Let’s go back to the question in the OP. How soon will it be absolutely necessary to have contemporary translations of Shakespeare for students, since the plays themselves will be so difficult to understand that anyone who is not extensively trained in the English of Shakespeare’s time will be unable to understand nearly all of them? I would guess sometime within the next three hundred years, since Chaucer is less than three hundred years older than Shakespeare and his works are very hard to understand. Language continues to change no matter what you want to do about it. (Acuallly, Chaucer is slightly easier to understand than it looks at first. If the words are put into contemporary spellings, it gets somewhat easier to read.)

Shakespeare’s language isn’t mostly that difficult to understand in 2008. Look at this translation into contemporary English of the beginning of Hamlet:

http://nfs.sparknotes.com/hamlet/page_6.epl

This scene isn’t that difficult to understand.

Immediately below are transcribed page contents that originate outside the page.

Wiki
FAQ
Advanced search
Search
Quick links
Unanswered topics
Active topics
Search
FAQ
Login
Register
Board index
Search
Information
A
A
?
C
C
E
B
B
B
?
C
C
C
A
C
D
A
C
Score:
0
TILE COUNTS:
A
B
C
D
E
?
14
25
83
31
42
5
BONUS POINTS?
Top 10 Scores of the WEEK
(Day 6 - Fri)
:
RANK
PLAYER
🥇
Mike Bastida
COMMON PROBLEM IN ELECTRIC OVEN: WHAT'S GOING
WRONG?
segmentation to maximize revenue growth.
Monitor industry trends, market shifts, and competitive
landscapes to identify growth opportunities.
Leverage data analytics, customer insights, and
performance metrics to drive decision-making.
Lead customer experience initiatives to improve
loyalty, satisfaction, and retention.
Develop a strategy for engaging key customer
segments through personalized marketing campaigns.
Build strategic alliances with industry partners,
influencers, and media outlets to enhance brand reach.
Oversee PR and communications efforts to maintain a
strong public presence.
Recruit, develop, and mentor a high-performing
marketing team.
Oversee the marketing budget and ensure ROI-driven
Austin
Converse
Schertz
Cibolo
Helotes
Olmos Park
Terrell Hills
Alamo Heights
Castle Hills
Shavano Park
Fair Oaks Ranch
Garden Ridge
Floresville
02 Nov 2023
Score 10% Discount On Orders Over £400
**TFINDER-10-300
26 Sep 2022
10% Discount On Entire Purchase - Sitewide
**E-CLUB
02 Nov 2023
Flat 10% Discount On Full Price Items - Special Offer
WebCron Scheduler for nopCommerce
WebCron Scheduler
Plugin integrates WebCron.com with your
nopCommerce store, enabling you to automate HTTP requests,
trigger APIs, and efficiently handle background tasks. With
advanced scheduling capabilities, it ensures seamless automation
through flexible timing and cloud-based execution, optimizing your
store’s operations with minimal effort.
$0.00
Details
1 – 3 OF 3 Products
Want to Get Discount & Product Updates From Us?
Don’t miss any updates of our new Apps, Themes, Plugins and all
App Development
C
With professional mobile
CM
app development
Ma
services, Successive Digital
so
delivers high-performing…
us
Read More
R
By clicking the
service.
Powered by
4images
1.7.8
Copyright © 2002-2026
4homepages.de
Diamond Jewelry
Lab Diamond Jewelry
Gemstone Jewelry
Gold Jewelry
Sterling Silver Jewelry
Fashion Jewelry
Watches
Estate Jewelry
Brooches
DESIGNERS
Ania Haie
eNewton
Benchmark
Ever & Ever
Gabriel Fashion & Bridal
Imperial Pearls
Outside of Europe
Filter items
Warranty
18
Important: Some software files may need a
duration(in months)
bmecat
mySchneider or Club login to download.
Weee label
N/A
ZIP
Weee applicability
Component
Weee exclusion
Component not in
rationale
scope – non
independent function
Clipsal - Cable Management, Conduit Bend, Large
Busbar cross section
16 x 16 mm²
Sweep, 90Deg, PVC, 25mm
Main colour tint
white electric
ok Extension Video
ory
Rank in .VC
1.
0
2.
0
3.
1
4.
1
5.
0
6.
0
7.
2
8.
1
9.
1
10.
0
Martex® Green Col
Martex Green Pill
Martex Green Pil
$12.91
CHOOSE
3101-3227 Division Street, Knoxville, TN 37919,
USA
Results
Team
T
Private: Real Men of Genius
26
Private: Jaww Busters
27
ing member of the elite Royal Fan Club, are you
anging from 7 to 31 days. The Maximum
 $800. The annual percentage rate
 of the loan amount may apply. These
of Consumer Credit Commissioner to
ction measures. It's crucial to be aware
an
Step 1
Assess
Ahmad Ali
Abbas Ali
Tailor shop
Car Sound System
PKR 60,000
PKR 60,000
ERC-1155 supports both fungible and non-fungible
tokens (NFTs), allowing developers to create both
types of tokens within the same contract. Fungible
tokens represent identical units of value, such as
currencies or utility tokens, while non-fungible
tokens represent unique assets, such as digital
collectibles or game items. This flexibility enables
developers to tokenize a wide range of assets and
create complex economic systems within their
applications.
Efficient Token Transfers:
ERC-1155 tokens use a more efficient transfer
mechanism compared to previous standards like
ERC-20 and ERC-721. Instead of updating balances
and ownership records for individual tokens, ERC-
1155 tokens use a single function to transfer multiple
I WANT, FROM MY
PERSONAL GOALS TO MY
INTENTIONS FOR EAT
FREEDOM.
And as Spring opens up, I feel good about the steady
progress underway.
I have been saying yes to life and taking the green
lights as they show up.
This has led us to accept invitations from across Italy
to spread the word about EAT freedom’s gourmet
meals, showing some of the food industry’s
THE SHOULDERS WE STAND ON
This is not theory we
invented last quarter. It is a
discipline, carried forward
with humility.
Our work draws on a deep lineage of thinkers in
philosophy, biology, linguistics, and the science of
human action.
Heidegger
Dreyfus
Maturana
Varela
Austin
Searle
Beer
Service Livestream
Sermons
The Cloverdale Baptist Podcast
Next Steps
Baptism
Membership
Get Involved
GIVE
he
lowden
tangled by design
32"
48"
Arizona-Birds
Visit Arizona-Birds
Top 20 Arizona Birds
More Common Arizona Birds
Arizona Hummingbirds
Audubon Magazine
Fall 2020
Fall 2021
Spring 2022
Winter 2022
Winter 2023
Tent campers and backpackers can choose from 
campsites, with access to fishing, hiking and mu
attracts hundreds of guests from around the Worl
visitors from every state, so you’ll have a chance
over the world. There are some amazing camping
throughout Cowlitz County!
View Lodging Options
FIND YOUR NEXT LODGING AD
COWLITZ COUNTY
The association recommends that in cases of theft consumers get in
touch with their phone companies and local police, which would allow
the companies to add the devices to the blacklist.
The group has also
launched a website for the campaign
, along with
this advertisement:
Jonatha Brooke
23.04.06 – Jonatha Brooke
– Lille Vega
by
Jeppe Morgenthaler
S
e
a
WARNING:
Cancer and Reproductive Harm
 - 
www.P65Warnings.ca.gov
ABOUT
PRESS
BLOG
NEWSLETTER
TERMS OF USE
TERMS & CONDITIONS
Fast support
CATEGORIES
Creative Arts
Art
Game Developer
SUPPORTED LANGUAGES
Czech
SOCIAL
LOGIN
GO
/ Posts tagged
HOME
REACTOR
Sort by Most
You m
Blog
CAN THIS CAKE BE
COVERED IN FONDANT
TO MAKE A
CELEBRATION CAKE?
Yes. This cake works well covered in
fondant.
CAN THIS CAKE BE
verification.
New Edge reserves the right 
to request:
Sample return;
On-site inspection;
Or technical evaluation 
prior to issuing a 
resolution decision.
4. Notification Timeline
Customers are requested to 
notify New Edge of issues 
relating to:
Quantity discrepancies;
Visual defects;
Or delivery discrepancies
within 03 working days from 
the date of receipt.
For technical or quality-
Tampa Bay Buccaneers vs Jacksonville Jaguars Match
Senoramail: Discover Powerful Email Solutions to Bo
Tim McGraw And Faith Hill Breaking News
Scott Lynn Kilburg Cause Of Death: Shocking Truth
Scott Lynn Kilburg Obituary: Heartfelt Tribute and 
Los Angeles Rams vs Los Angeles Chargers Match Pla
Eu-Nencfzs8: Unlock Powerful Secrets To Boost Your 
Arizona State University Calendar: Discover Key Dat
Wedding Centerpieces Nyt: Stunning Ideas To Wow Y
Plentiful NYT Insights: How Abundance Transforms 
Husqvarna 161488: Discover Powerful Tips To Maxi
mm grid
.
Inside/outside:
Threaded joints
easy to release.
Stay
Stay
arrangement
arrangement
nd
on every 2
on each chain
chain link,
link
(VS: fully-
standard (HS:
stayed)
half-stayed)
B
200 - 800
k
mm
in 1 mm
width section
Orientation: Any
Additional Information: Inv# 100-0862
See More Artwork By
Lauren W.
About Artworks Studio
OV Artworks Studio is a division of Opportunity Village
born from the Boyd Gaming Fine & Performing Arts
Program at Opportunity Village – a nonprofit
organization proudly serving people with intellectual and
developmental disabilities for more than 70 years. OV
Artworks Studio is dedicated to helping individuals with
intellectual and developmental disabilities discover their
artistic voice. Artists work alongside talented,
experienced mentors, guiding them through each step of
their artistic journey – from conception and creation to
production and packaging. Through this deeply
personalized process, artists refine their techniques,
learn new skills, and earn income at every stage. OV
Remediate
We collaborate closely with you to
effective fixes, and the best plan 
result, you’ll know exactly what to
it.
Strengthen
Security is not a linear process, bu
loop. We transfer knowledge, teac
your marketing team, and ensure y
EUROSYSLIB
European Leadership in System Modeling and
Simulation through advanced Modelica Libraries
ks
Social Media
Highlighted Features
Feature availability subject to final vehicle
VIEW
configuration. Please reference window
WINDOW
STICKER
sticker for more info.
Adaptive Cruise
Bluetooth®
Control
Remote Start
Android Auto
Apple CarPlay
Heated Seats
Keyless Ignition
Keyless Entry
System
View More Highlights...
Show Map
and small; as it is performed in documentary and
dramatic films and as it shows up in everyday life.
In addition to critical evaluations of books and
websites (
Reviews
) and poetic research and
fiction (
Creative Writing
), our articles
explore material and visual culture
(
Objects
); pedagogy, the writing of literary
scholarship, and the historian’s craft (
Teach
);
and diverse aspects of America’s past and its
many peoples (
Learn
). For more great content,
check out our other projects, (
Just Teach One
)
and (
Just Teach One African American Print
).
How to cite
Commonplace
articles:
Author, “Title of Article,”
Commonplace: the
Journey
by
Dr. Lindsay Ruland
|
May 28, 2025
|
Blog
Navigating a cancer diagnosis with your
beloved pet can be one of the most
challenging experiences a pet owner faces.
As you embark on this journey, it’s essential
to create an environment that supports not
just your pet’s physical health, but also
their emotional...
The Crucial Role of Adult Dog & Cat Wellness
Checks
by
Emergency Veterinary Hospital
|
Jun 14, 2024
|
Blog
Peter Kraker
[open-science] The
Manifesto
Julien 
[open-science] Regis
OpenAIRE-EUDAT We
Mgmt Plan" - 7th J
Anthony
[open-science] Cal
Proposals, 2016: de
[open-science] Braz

Yes, there are scenes that are more difficult to understand in Shakespeare, but they are ones where Shakespeare was trying to be poetic. In some sense, they were supposed to be difficult.

So what has to happen in the next three hundred years is that someone will have to write a translation of Shakespeare’s plays into contemporary English (of the year when the translation is made). Will it be difficult to write such a tranlation that will be anywhere near in literary quality to the plays themselves? Of course it will. That just makes it more of a challenge for a great translator. It’s the same for any translator who has translated Shakespeare into any contemporary foreign language. The translations did not get all of the literary qualities of Shakespeare, but they did get some of them. The complaints that someone will be unable to read a given great author in his original language are pretty silly. It’s true for everybody that they are only able to read in the original language works written in their native language(s) within the past (approximately) eight hundred years (unless they spend a long time learning the language). You can’t read every piece of literature written over all of recorded history in its original language. Get over it. You have to settle for translations of it.

Of course this translation into contemporary English in the future won’t be as great as Shakespeare’s plays themselves. Of course some people will continue to read the plays in Shakespeare’s language (with some training), just as some people today continue to read the works of Chaucer (with some training). English speakers of, say, the year 2500 will be in the same situation as speakers of contempory foreign languages. They will have to appreciate Shakespeare in translation unless they get extensive training in the English of Shakespeare’s time).